Ralph Miliband, himself a Marxist, had little use for Marxists of the sort who dismissed “bourgeois” civil liberties in principle, or for Stalinist types who saw economic rights as a replacement for civil liberties rather than a completion of them. For Miliband the political and due process rights achieved under the bourgeois parliamentary democracies were something to be built upon and expanded, and supplemented by forms of economic empowerment that would make true freedom and human agency real for everyone — not something to be discarded in contempt. From The State in Capitalist Society:
Yet, when all this and more has been said about the limits and contingent character of civic and political liberties under ‘bourgeois democracy’, and when the fact has been duly noted that some of these liberties are a mere cloak for class domination, it remains the case that many others have constituted an important and valuable element of life in advanced capitalist societies; and that they have materially affected the encounter between the state and the citizen, and between the dominant classes and the subordinate ones. It is a dangerous confusion to believe and claim that, because ‘bourgeois freedoms’ are inadequate and constantly threatened by erosion, they are therefore of no consequence. For all its immense limitations and hypocrisies, there is a wide gulf between ‘bourgeois democracy’ and the various forms of conservative authoritarianism, most notably Fascism, which have provided the alternative type of political regime for advanced capitalism. The point of the socialist critique of ‘bourgeois freedoms’ is not (or should not be) that they are of no consequence, but that they are profoundly inadequate, and need to be extended by the radical transformation of the context, economic, social and political, which condemns them to inadequacy and erosion.
In a real sense Miliband saw the socialist movement not as the grave-digger, but as the savior and preserver of bourgeois freedom.

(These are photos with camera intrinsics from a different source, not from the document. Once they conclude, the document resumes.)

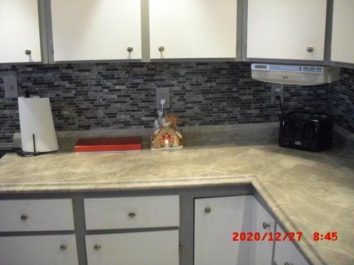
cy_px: 132
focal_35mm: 38
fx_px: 389
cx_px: 177
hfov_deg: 49.0
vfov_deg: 37.7
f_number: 2.8
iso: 800
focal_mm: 6.2
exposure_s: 1/100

The growing intensity of class struggle and economic crisis under capitalist society meant that, from the capitalist standpoint, the ruling classes themselves were forced to repudiate bourgeois liberalism and turn toward authoritarianism in the interests of survival.
So I come neither to praise liberalism nor to bury it. Rather, I call on anarchism, and on the socialist movement more broadly, to embrace and celebrate all of the best in liberalism, and to make ourselves the new bearers of all that is worth preserving in its legacy. In that spirit, I say now is always the time to criticize abuses of power, regardless of which side commits them. And the actions of everyone, regardless of side, are to be judged by the same moral standard.